**Given passage:**
Blessed are those who read aloud the words – even words like harlotry and words like vanity and words like exile and vision – blessed are they who read aloud such words, and blessed are those who hear, and blessed are those who keep what is written therein. The “therein” about which John was writing: the Bible.

The Bible is a big book and an old book; it’s thick and dense. It is an intimidating book to some, but a life-line to others.

It was written over thousands of years by many hands. The earliest parts of it were written not long after the invention of the alphabet. Imagine early writers, armed with alphabet and parchment, taking ancient stories – stories that circulated in oral tradition, circulated at night by the campfire (the story of Creation, of Adam and Eve, of the Serpent, of Cain and Able, the Tower of Babel, Noah and his ark), stories that has been passed on generation to generation, campfire to campfire, family to family, tribe to tribe, all across and up and down the Great Rift Valley – imagine early writers taking these stories and forming them into alphabet and pouring the words onto parchment, creating scrolls and scrolls of words and stories. And in the process, in the pouring of the words, the pouring of alphabet onto parchment, the stories, once warm and fluid under the artistry of the bard, now laid out into parchment cool, harden, congeal and set.

Our Bible is fundamentally different than the sacred texts of most other traditions. The Qur’an, the sacred text of Islam, is a series of speeches. The Sutra’s of Buddhism are discourses: short discourses, medium discourses and long discourses.

**Instruction 1:**
What does the passage about the Bible call the Qur'an?
**Instruction 2:**
Update the passage about the Bible from "Our Bible is" through "and long discourses.", replacing "speeches" with "sermons".
The data has no connection to the passage about the Bible.

**The data:**
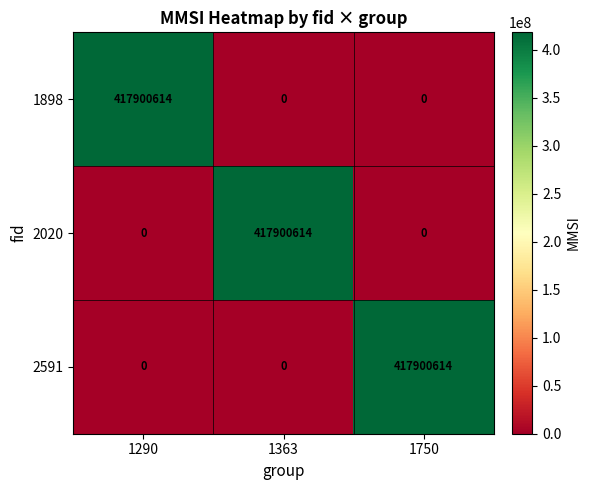

True or false: 2591 has a value of -276284235 at 1290.

False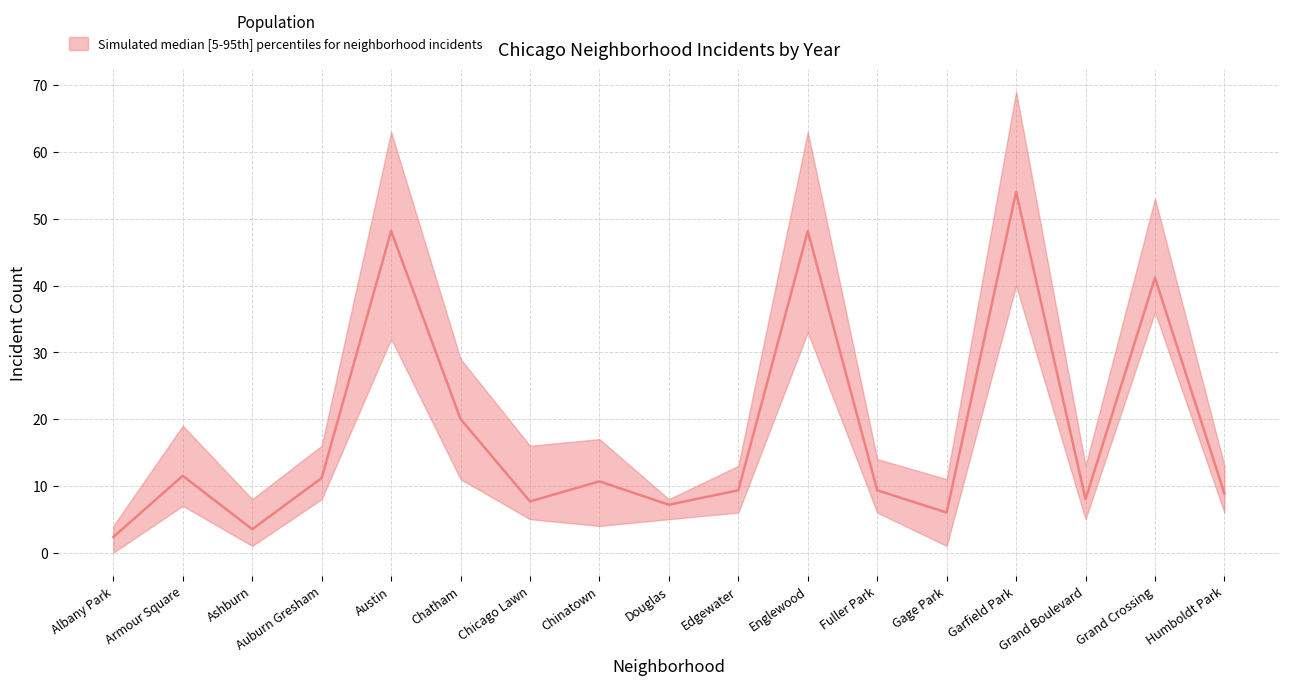

What is the label of the 7th point from the right?

Englewood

**Written solution 1:**
A series of speeches.

**Written solution 2:**
Our Bible is fundamentally different than the sacred texts of most other traditions. The Qur’an, the sacred text of Islam, is a series of sermons. The Sutra’s of Buddhism are discourses: short discourses, medium discourses and long discourses.